Il faut attendre plusieurs semaines pour que le conflit parvienne à trouver un dénouement plus pacifique grâce à un « département » conclu entre Jourdan et Allieis devant maître Escarras, notaire royal de la ville de Cannes, le 5 septembre 1776. Témoin d’une double réalité, celle du rôle central exercé par cet officier et celle d’une possible résolution amiable d’un conflit, cet acte ne doit point être confondu avec le cas de la transaction. En effet, la particularité d’un tel document est de mettre fin à toutes prétentions des parties et donc in fine, au procès lui-même. Ainsi, contrairement à une transaction, un département ne peut intervenir une fois le jugement rendu.

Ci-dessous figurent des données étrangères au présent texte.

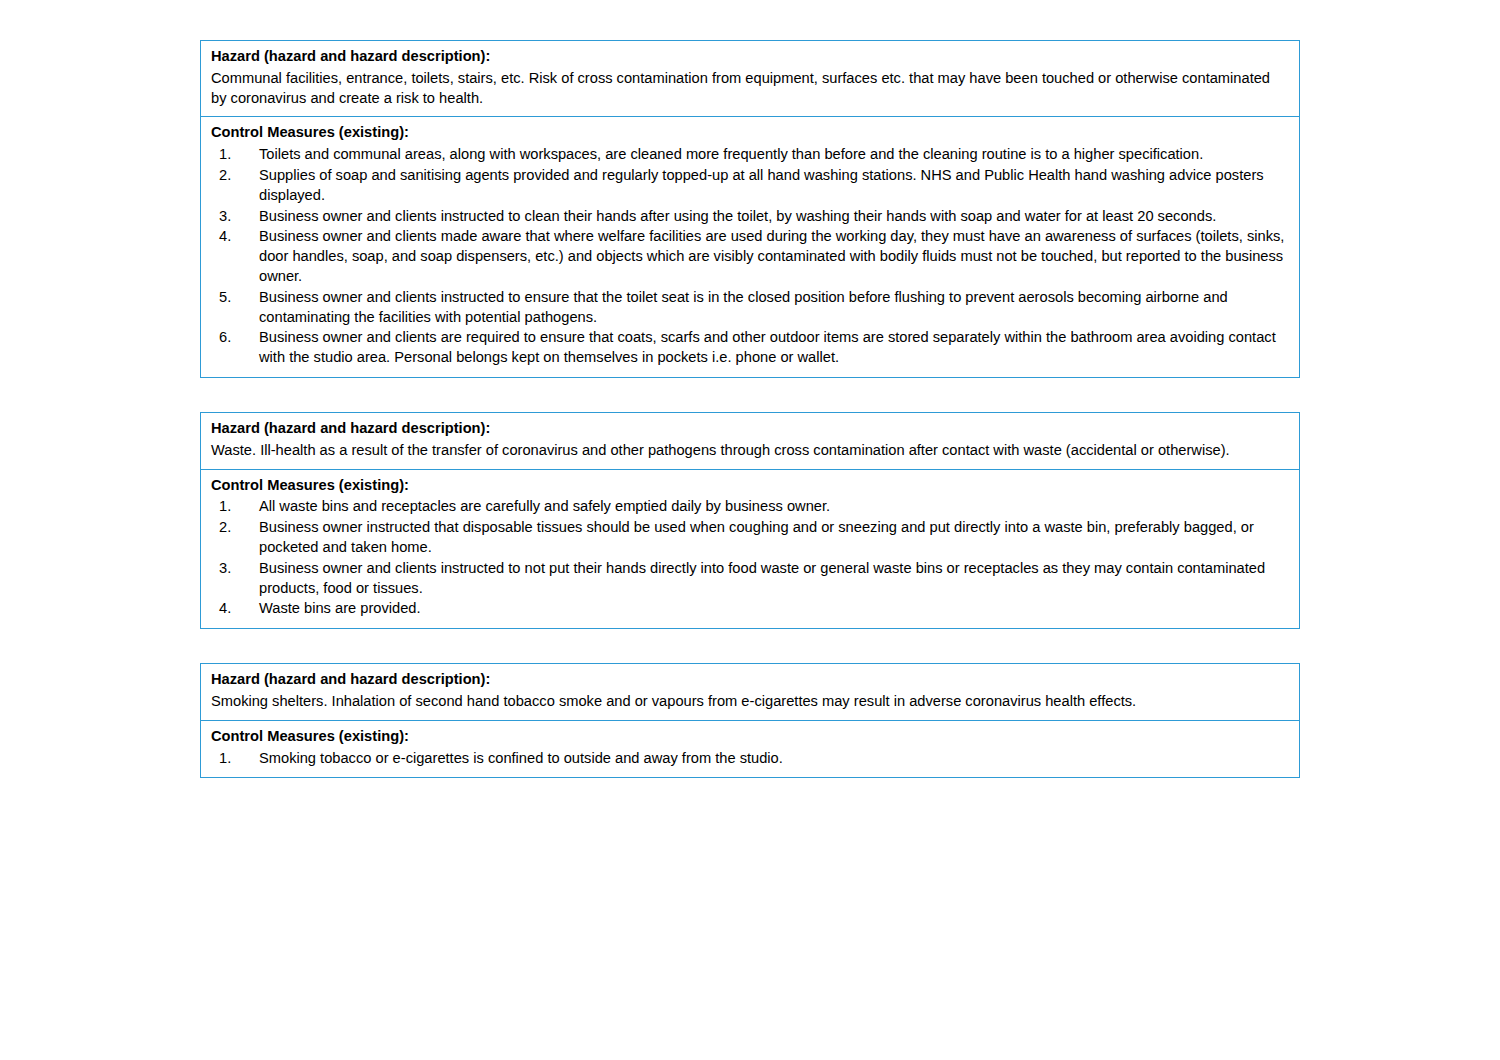Hazard (hazard and hazard description):
Communal facilities, entrance, toilets, stairs, etc. Risk of cross contamination from equipment, surfaces etc. that may have been touched or otherwise contaminated by coronavirus and create a risk to health.
Control Measures (existing):
Toilets and communal areas, along with workspaces, are cleaned more frequently than before and the cleaning routine is to a higher specification.
Supplies of soap and sanitising agents provided and regularly topped-up at all hand washing stations. NHS and Public Health hand washing advice posters displayed.
Business owner and clients instructed to clean their hands after using the toilet, by washing their hands with soap and water for at least 20 seconds.
Business owner and clients made aware that where welfare facilities are used during the working day, they must have an awareness of surfaces (toilets, sinks, door handles, soap, and soap dispensers, etc.) and objects which are visibly contaminated with bodily fluids must not be touched, but reported to the business owner.
Business owner and clients instructed to ensure that the toilet seat is in the closed position before flushing to prevent aerosols becoming airborne and contaminating the facilities with potential pathogens.
Business owner and clients are required to ensure that coats, scarfs and other outdoor items are stored separately within the bathroom area avoiding contact with the studio area. Personal belongs kept on themselves in pockets i.e. phone or wallet.
Hazard (hazard and hazard description):
Waste. Ill-health as a result of the transfer of coronavirus and other pathogens through cross contamination after contact with waste (accidental or otherwise).
Control Measures (existing):
All waste bins and receptacles are carefully and safely emptied daily by business owner.
Business owner instructed that disposable tissues should be used when coughing and or sneezing and put directly into a waste bin, preferably bagged, or pocketed and taken home.
Business owner and clients instructed to not put their hands directly into food waste or general waste bins or receptacles as they may contain contaminated products, food or tissues.
Waste bins are provided.
Hazard (hazard and hazard description):
Smoking shelters. Inhalation of second hand tobacco smoke and or vapours from e-cigarettes may result in adverse coronavirus health effects.
Control Measures (existing):
Smoking tobacco or e-cigarettes is confined to outside and away from the studio.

L’acte se concentre sur les termes de l’accord en question. On présente dans un premier temps l’identité des parties, ici Jourdan et Allieis, suivi d’un court résumé de la procédure judiciaire qui a précédé le département. On retrouve la date du décret de prise de corps rendu par le juge contre la femme d’Allieis à la suite de la requête déposée par Jourdan. Cette première partie qui consiste à décrire le contexte de l’accord laisse place en second lieu à l’exposition des termes de cette convention. Ainsi on apprend que Jourdan s’oblige à n’émettre aucune poursuite contre ladite Glaudin contre le versement d’une somme, d’un montant de plus de 100 livres (le montant a été rediscuté à la hausse durant la rédaction de l’acte), par Allieis. Une dernière modalité est néanmoins bien présente, qui stipule que Thérèse Glaudin s’engage à ne plus « faire la moindre insulte soit en propos qu’autrement à la femme dudit Jourdan ». Il est précisé que les héritiers de Antoine Allieis et Thérèse Glaudin sont eux aussi engagés. Bien que cette clause conditionne la pérennité de cet accord, elle est surtout la seule indication qui renseigne le lecteur des faits à l’origine de cette affaire judiciaire. Un département n’informe ainsi que très peu, voire aucunement, sur les faits qui ont conduit à son existence. Le département se conclut alors par une troisième partie, relative à la mention des témoins et une quatrième dans laquelle est présente la signature du notaire.